Landscapes

Riding on the night train North through Thailand, tucked up at the foot of a bed that began the journey as two individual bench seats. Propped against the pillows at Toff's feet, looking out the window at the darkness, only to get nothing but my own reflection in return. Listening to Bon Iver's Blood Bank over and over and over again. Sitting awake as the tracks carried us closer and closer to Bangkok. To the airport. To home. Writing. Trying to write. Trying to build some sort of an ending into this massive massive journey. Filling in the last few pages of the journal we wrote in for each and every day of our 193 day trip. Reflections. My favorite parts. Remembering the last four months of our wonderful wonderful trip (it still feels weird to call it a 'honeymoon').

And now. When I want to write. Blood Bank is still my unofficial anthem. Something about it feels so beautiful to me, that it makes me want to write too. Hopefully something beautiful.

Well, I met you at the blood bank
We were looking at the bags
Wondering if any of the colors
Matched any of the names we knew on the tags

Maybe it only works when it's played on repeat 7 times.

----------------

**Your goal**
In the night-train text above, what song does the writer listen to over and over?

----------------

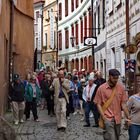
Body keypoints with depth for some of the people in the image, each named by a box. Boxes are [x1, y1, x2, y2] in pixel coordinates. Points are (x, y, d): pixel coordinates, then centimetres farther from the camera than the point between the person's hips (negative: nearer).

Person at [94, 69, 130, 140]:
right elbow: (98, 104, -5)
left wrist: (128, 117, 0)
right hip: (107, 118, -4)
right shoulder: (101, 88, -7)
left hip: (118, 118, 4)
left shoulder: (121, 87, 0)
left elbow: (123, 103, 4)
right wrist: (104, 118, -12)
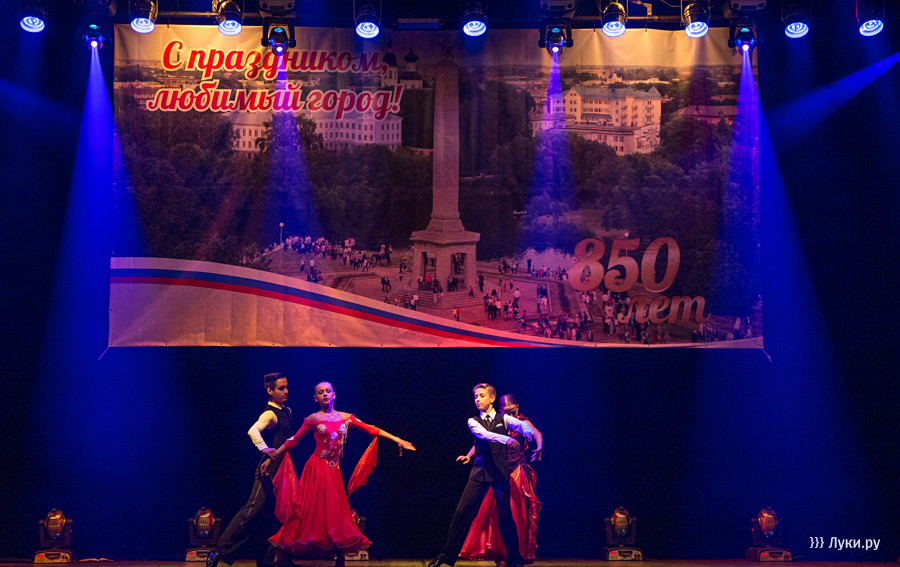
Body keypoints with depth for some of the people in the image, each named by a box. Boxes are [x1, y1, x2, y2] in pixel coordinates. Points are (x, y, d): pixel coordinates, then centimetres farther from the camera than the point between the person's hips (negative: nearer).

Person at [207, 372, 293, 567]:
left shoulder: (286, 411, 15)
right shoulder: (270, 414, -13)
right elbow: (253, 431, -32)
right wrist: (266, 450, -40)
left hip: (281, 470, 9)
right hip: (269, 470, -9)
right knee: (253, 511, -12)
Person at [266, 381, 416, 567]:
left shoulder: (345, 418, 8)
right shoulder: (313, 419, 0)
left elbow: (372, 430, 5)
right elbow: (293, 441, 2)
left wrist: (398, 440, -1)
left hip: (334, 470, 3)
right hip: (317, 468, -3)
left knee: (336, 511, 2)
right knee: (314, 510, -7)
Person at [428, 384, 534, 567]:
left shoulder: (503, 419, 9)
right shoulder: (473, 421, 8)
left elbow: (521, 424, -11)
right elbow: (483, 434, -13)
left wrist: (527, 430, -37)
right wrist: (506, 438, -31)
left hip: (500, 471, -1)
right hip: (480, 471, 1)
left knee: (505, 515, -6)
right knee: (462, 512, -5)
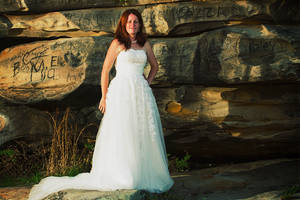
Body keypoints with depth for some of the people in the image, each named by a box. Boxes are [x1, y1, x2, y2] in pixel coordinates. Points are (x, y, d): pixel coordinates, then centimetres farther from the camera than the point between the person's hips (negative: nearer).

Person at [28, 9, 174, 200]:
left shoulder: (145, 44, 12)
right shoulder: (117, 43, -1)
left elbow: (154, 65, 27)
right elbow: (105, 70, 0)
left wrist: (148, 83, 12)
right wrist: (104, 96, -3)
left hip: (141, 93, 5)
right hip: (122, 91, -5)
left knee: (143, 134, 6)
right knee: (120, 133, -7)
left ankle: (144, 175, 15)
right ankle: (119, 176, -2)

----------------

**Result for this task**
Bon Iver's "Blood Bank."